だが、そんな剣技など、世間で通用するはずが無い。そう考えるのが当然だったはずのに――

「ど……どうやって?」  

カイルの声が震えた。

今目の前で起こっている出来事が、あまりに現実離れしていて、理解が追いつかなかったのだ。

だが――

レイラが握る剣は、確かに彼女が人の命を断った証拠である真っ赤な血で染まっている。

「この剣で……。だって、お兄ちゃんが殺されちゃうと思ったから……」

レイラの声は今にも掠れそうなほど小さかった。  




カイルはかつて、修行に没頭する妹に“絶対に人を殺めるな”と言った。  剣は振るっても、人の命を奪うことは絶対にあってはならない。
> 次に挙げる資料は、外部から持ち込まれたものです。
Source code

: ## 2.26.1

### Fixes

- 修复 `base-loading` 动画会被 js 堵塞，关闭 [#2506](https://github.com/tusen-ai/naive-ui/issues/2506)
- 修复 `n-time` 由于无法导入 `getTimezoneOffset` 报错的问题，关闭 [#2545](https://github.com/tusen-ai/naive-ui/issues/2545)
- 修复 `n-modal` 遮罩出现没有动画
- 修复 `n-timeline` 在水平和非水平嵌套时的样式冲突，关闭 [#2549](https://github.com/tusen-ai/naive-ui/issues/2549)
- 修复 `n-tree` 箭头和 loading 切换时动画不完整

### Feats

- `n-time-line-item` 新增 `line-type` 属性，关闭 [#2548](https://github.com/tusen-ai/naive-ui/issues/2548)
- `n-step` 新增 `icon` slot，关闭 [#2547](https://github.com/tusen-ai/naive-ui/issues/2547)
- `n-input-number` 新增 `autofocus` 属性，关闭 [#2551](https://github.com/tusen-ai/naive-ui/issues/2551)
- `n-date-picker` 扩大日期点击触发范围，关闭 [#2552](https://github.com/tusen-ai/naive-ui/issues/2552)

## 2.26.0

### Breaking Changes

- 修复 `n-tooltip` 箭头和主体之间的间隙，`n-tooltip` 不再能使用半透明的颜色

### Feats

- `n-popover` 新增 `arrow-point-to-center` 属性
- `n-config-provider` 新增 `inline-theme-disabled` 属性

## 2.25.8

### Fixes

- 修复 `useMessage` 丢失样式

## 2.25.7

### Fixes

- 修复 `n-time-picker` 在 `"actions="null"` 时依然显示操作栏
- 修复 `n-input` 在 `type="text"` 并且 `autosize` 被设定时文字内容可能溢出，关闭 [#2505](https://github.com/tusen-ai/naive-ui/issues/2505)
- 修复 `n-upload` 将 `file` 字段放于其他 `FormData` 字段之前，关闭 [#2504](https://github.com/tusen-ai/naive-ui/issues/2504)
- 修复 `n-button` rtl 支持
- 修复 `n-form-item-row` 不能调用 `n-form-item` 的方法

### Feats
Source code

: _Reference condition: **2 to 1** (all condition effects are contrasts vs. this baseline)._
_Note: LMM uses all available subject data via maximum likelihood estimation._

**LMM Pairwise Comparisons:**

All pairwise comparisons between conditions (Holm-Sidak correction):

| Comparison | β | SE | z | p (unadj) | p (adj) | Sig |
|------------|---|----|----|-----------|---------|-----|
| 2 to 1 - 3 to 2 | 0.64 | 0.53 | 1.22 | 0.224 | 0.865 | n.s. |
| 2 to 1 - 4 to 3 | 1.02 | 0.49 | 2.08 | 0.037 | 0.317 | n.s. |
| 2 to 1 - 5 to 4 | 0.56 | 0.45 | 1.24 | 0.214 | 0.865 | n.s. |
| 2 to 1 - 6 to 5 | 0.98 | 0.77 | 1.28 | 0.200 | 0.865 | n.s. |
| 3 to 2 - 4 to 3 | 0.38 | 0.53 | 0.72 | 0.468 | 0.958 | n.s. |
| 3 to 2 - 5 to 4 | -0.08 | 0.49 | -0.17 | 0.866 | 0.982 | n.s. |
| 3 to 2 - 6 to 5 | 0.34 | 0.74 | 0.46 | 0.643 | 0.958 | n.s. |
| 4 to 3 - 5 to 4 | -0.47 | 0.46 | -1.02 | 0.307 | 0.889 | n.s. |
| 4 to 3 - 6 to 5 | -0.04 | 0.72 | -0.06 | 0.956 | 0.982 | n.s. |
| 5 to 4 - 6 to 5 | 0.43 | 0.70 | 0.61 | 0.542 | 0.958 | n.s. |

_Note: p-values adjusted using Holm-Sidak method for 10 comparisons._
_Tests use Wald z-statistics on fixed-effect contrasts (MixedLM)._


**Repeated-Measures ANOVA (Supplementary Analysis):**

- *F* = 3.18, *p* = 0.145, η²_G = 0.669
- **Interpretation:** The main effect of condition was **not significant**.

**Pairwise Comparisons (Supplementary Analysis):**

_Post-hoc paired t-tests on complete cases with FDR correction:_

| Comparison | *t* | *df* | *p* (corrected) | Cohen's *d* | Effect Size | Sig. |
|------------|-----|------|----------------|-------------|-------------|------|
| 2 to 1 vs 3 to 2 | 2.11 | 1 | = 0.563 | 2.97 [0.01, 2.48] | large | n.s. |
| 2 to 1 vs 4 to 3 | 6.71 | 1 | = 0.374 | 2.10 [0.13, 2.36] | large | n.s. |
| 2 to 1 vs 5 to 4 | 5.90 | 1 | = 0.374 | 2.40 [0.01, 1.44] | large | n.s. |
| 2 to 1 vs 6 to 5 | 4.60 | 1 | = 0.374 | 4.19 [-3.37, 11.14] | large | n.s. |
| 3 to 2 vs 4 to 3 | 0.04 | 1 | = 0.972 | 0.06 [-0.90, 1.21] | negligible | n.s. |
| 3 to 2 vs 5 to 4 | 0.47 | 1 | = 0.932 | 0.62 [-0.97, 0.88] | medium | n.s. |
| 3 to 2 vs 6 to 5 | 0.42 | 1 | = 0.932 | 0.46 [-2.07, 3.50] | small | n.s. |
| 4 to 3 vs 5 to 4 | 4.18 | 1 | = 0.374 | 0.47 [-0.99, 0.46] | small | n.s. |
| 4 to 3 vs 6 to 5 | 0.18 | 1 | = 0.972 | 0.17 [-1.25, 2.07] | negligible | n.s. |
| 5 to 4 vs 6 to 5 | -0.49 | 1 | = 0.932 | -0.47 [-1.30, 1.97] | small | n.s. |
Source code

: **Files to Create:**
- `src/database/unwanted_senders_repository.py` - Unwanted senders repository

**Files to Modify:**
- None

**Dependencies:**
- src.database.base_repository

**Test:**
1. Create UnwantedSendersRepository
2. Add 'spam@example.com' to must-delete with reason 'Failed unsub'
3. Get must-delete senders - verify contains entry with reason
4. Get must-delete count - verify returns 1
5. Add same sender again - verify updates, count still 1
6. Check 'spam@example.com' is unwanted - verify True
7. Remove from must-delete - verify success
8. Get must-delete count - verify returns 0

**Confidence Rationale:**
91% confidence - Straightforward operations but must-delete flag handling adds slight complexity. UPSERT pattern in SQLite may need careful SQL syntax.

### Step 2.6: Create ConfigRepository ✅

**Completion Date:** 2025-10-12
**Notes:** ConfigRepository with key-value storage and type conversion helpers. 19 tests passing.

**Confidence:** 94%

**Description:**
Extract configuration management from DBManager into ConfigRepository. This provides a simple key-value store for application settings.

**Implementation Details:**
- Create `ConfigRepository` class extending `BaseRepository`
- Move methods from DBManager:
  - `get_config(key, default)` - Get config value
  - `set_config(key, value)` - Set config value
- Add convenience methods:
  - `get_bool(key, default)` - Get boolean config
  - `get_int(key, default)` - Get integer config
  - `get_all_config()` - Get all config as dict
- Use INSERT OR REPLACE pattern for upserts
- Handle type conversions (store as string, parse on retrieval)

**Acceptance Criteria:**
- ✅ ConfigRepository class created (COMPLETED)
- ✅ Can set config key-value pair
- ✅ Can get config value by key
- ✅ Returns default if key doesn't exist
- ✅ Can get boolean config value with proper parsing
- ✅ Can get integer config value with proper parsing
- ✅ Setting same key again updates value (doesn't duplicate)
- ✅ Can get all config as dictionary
それがカイルの中にあった、たった一つの倫理だった。  

だから、レイラにもそれを誓わせたのだ。

にも関わらず――

今、レイラは3人もの命をその剣で奪ってしまった。そして、その剣は、あろうことかカイル自身の命を守る為に振るわれたのである。

兄を守るために――咄嗟に、ただその一心で剣を振るわれたのだ。

「…………っ」

声にならない唸る様な声がカイルの口から漏れる。

いまさら後悔してもしきれない。

この日――

カイルは、妹に取り返しのつかない罪を背負わせてしまった自分の不甲斐なさを――心の底から後悔した。